Originally Posted by
ethernal
Endpoint detection and response (EDR) platforms work a bit differently than most other solutions. This wasn't a traditional "software update" as in, the underlying client is being updated with new code or features. Instead, the issue is what is called a "content update". Basically, it's information that tells the EDR solution what to look for. It could be a specific malware pattern or it could be new behaviors that could represent an external attack or an internal insider threat.

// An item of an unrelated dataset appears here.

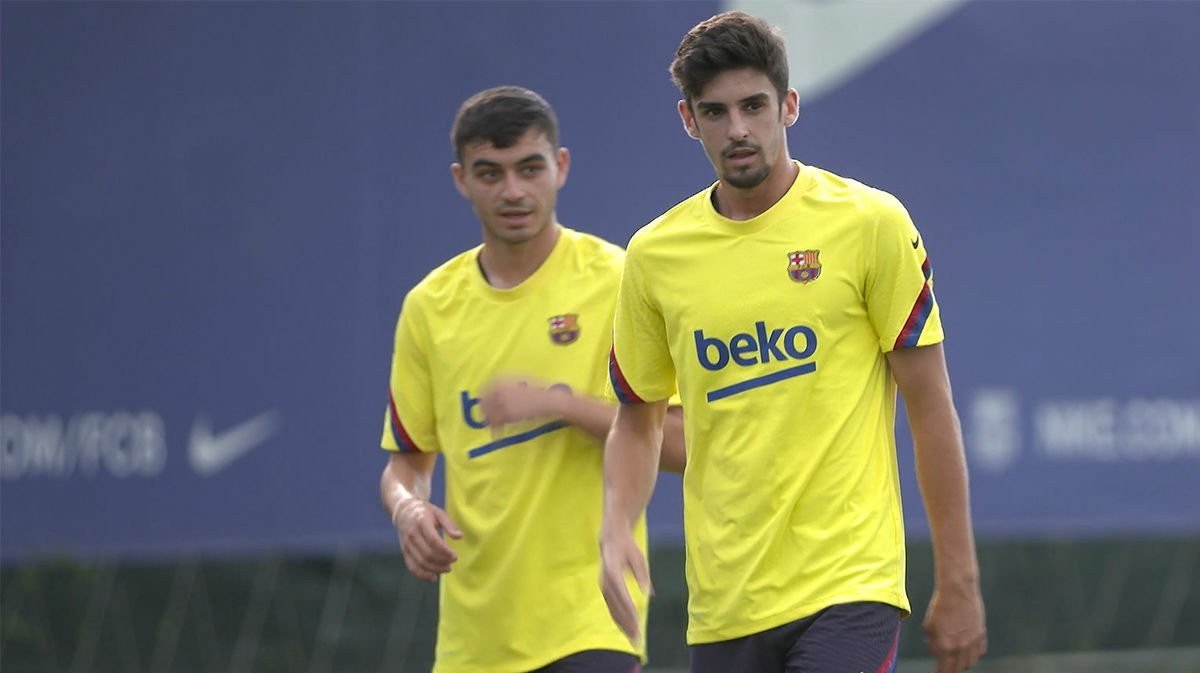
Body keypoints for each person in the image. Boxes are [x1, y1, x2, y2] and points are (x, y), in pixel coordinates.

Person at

These content updates are often generated more or less automatically based on wild detections of malware. A potential malware file is loaded into an isolated sandbox managed by Crowdstrike (or other EDR provider) and "detonated" and monitored automatically to understand what happens. If it starts trying to contact known command and control nodes or does clearly malicious behavior, this malware pattern is then added to a content update automatically and distributed out to the millions of endpoints within minutes.
This is an oversimplification (and there are supposed to be some checks to make sure things like this incident don't happen), but this rapid content updates is a selling point for these solutions. Within 5-10 minutes of detection of malware on any computer anywhere in the world (at least with a Falcon client on it), every computer that has Crowdstrike (Falcon) is "inoculated" from that attack. Given how quickly cyber threats move, this rapid update is actually pretty important to cybersecurity protection.
Delaying the content updates and doing testing on them is creating a separate risk (one of breach) - and those can be even worse than an endpoint bricking itself.
That isn't to say this is an unforeseeable or unmitigable problem. I posted earlier about a client I have that explicitly runs two separate EDR tech stacks running in different datacenters to mitigate this sort of risk. Other providers do have "staggered update" approaches where you can tag highest risk devices (such as end user PCs or more externally exposed devices) as a first tier update with a brief (<1 hour) delay to full deployment. But, again, the flip side to that approach is "I may be vulnerable" - and once malware is within your internal network, it can spread VERY fast if exploiting a zero-day (previously unknown) defect in the OS or other software, especially if you don't have mitigating protections like macro- and micro-segmentation of networks with traffic inspection between segments.
So, I don't consider it particularly negligent. It is still not "industry standard" in most places (outside of ultra-high uptime environments - think stock exchanges, root DNS servers, etc) to have segregated EDR stacks or staggered content updates. And even those mostly use *nix operating systems anyways which were not impacted by this content update. Perhaps it will be after this incident, though.
Thank you, I certainly appreciate your detailed response. I am a software engineer and have some understanding of how this works. But any code that bricks computers and servers at the kernel level should ever, ever be rolled out without IT oversight,. No computer virus in history has doe as much damage as this "anti viral".